[Start of Attachment]

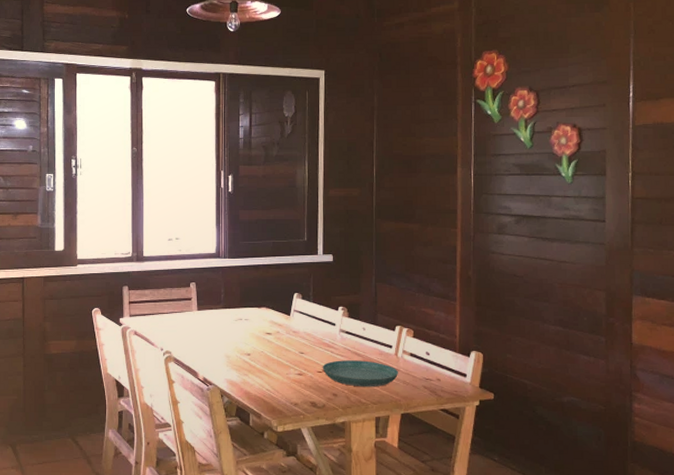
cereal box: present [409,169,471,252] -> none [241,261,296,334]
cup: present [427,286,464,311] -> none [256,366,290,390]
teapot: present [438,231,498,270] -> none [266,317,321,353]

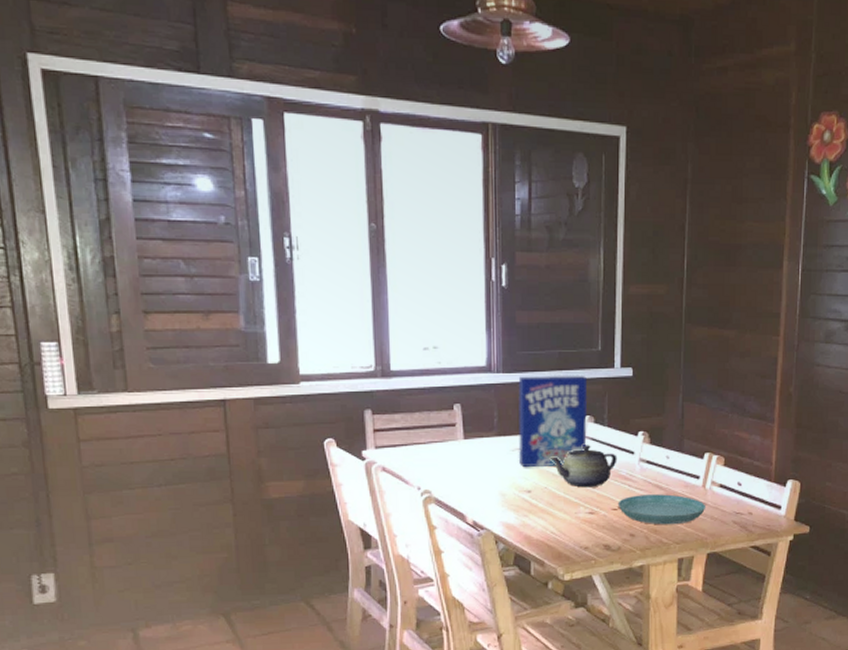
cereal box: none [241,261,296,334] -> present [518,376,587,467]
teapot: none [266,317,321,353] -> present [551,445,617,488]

[End of Attachment]
[Start of Attachment]

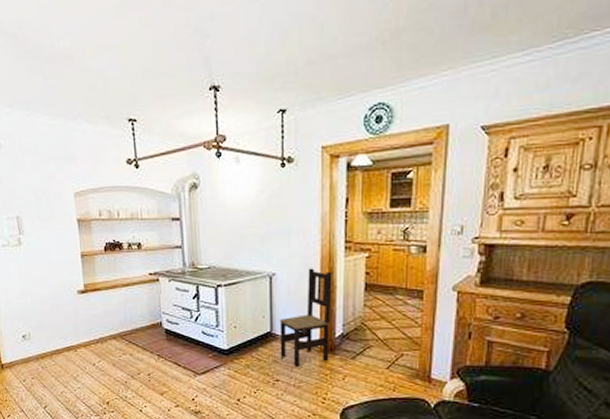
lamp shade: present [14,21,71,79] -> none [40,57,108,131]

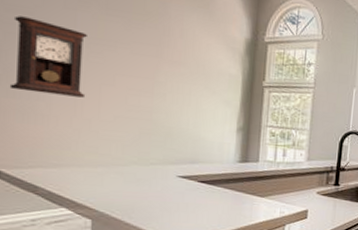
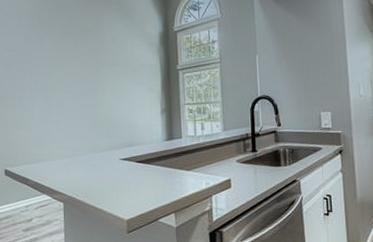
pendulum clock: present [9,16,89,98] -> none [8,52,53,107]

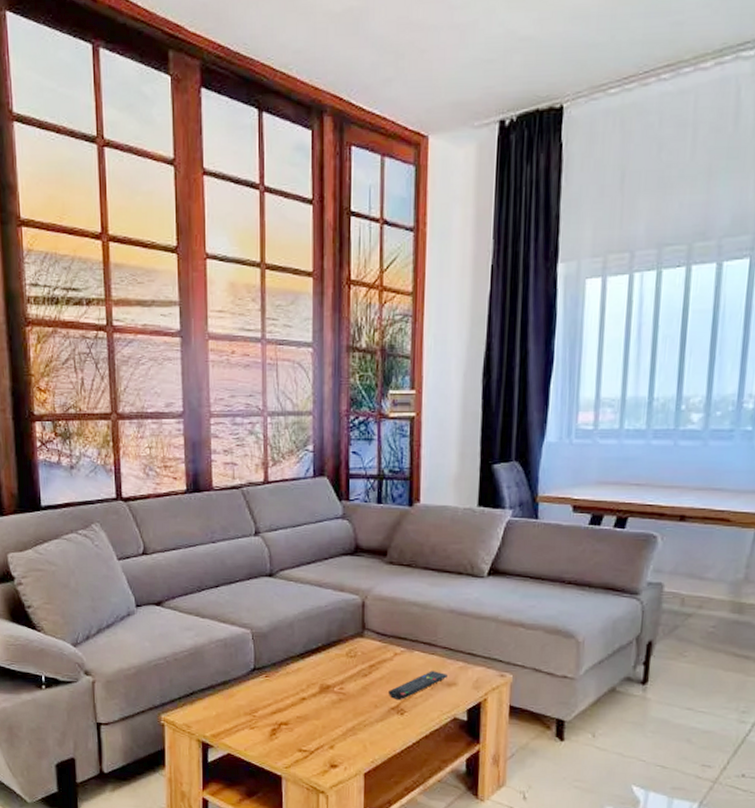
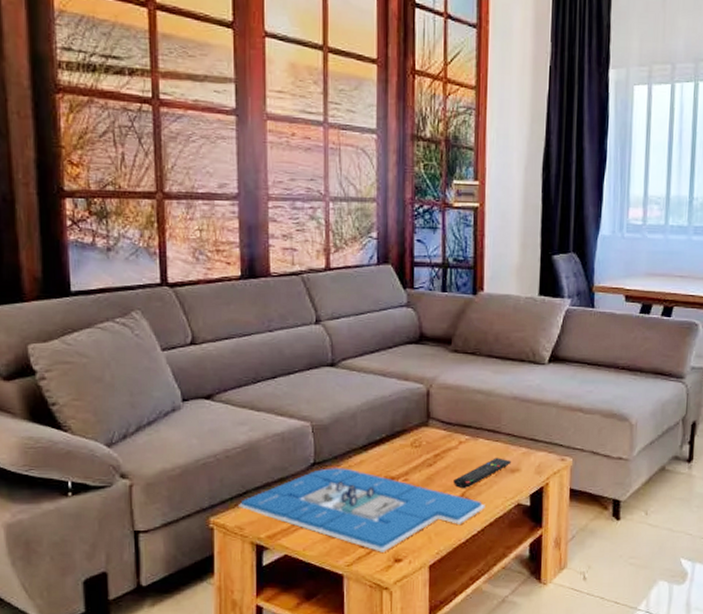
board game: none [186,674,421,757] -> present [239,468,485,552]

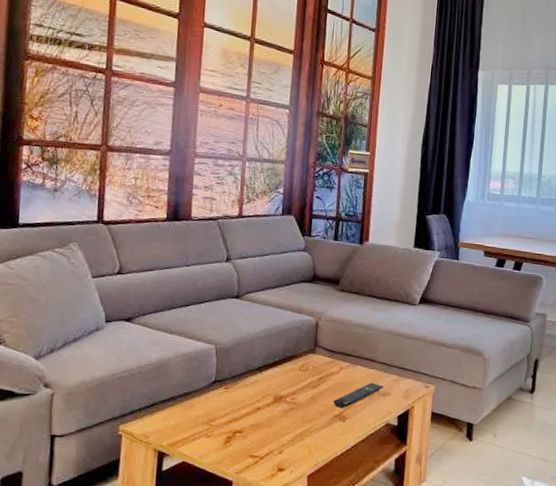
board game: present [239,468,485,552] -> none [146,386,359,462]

[End of Attachment]

* Work order *
Using the data above, output the line that has "cereal box: present", the line that has "teapot: none [266,317,321,353]", and whatever lines fall between, each exactly as it stands and without pictures.

* Your response *
cereal box: present [409,169,471,252] -> none [241,261,296,334]
cup: present [427,286,464,311] -> none [256,366,290,390]
teapot: present [438,231,498,270] -> none [266,317,321,353]

cereal box: none [241,261,296,334] -> present [518,376,587,467]
teapot: none [266,317,321,353] -> present [551,445,617,488]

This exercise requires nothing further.